2 Click the delete icon under Actions.
3 Click Submit.
Now the scheduled downtime and the comment saved when you created the scheduled downtime is removed.
Schedule recurring downtime
As a good practice you shall put your hosts and services in scheduled downtime when you are planing to take them down. Many downtime events are recurring and it is pretty easy to forget to put your objects in scheduled downtime.
This is when Recurring Downtime is a great help for you.
Scheduling a recurring downtime
Let us say that you are using Citrix and you need to reboot your citrix servers once per week. This is a perfect case of when you should use a recurring downtime schedule.

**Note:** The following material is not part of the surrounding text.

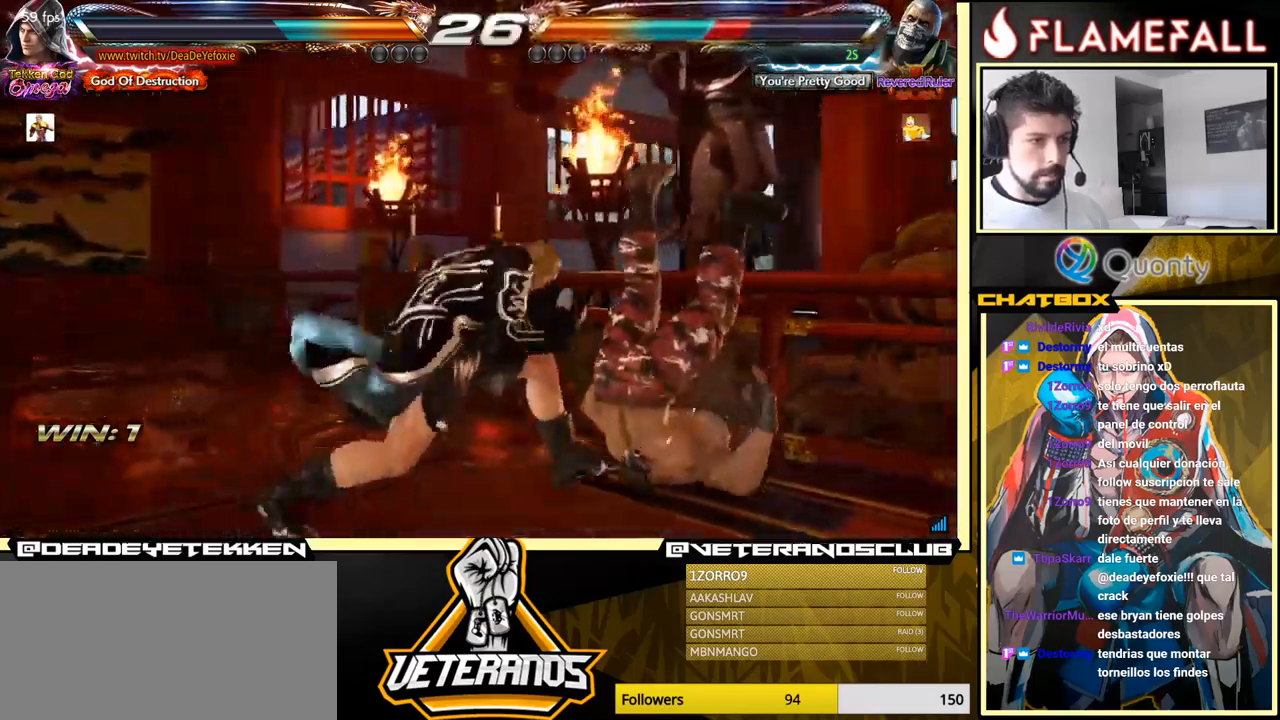
{"buttons": ["X"], "left_stick": "center", "events": [[17, "X", "up"], [83, "X", "down"], [150, "R1", "down"], [150, "X", "up"], [150, "Y", "down"], [183, "Y", "up"], [200, "R1", "up"], [267, "R1", "down"], [283, "R1", "up"], [283, "X", "down"], [317, "R1", "down"], [317, "X", "up"], [333, "Y", "down"], [350, "Y", "up"], [367, "R1", "up"], [383, "X", "down"], [433, "Y", "down"], [450, "R1", "down"], [450, "X", "up"], [467, "R1", "up"], [483, "X", "down"], [483, "Y", "up"]]}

To add a recurring downtime
1 Click Recurring downtime in the Monitoring menu.
2 Select New, located to the left of the filter and multi select options
3 Choose the object type.
4 Chose objects to use, in this case the citrix host group.
5 Add a comment.
6 Set start and end time.
7 Choose day of week and months of the year this schedule shall be used.
8 Click Add schedule.
Viewing your recurring downtime schedules
Once you have created a recurring downtime schedule you may
view it
edit it
delete it.
This is done from the Schedules tab.
The view looks like this
Editing a recurring downtime
To edit a recurring downtime
1 Click Recurring downtime and then Schedules.
2 Click Edit.
3 Edit the fields you like to change and click Add schedule.
Deleting a recurring downtime
To delete a recurring downtime
1 Click Recurring downtime and then Schedules.
2 Click Delete.
3 Click Ok.